Opinion ID: 1857482
Heading Depth: 1
Heading Rank: 10

Heading: Resentencing Panel's Authority.

Text: Notwithstanding the constitutional viability of the Palmer factors, given this court's refusal in State v. Moore, 243 Neb. 679, 502 N.W.2d 227 (1993), to resentence Moore; the Eighth Circuit's criticism in Moore v. Clarke, 904 F.2d 1226 (8th Cir.1990), cert. denied 504 U.S. 930, 112 S.Ct. 1995, 118 L.Ed.2d 591 (1992), of our efforts to read the legislative language in a constitutional fashion in Palmer, and the fact that Joubert v. Hopkins had not yet been decided, the resentencing panel concluded that there was in place no constitutionally viable interpretation of the exceptional depravity component of aggravating circumstance § 29-2523(1)(d). The panel then undertook to establish in a comprehensive manner appropriate limiting conditions for that component. In crafting its definitions, the resentencing panel took the basic factors of exceptional depravity as described in Palmer, combined them with our pre- Palmer definitions, and then narrowed them in order to provide the historically comprehensive definition that the Eighth Circuit had found to be lacking in Moore v.

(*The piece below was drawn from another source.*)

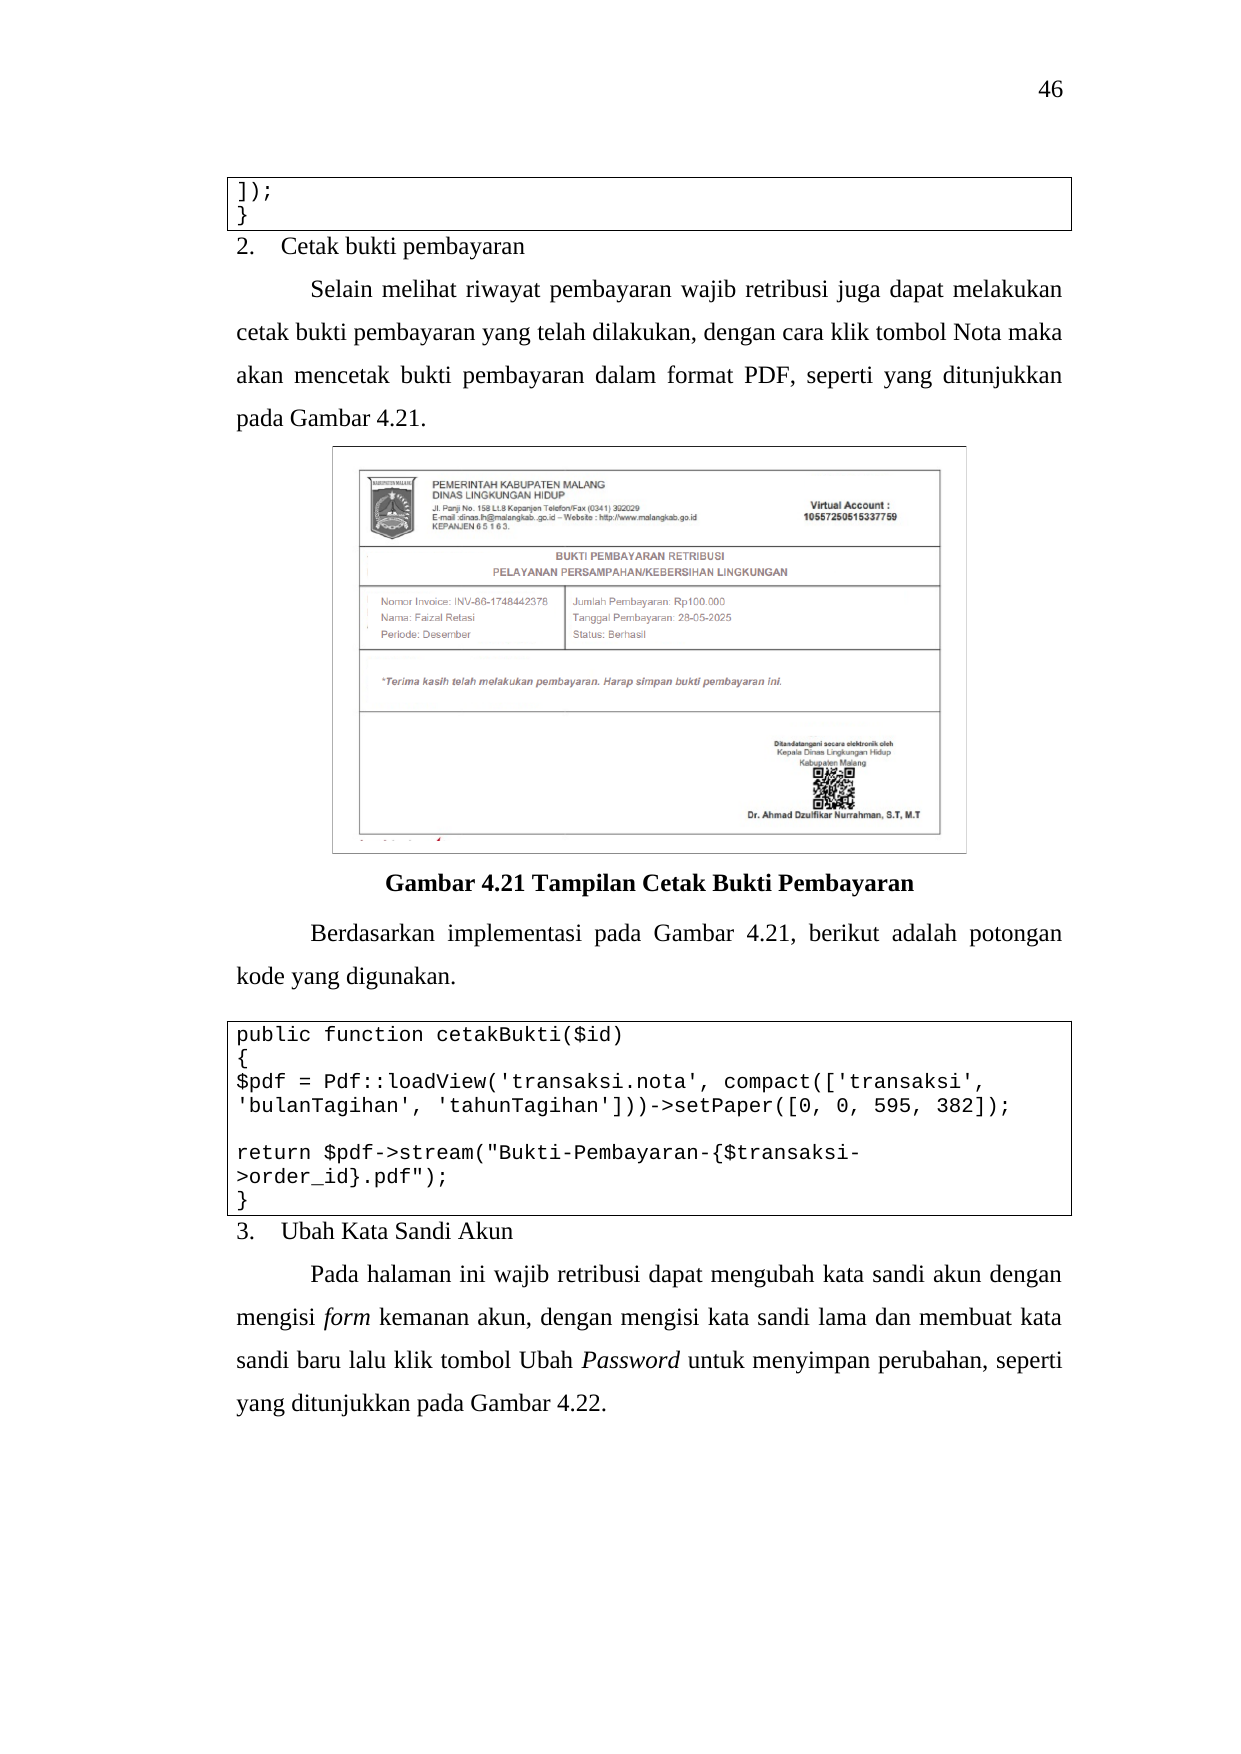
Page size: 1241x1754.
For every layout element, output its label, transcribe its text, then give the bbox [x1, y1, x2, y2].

Clarke, supra . It is this effort that Moore now challenges. Although the resentencing panel's view that there was no constitutionally viable interpretation of exceptional depravity was mistaken, it was, given the confusing state of precedent on the issue, nevertheless within its authority to define the exceptional depravity component in such a way as to ensure that Moore received sentences that were consistent with constitutional requirements. Obviously, in the absence of clear precedent, a trial court confronting a statute for the first time must apply the statute in accordance with its own understanding of it. See, e.g., In re Guardianship & Conservatorship of Bloomquist, 246 Neb. 711, 523 N.W.2d 352 (1994); In re Estate of Holt, 246 Neb. 50, 516 N.W.2d 608 (1994); State v. Stein, 241 Neb. 225, 486 N.W.2d 921 (1992).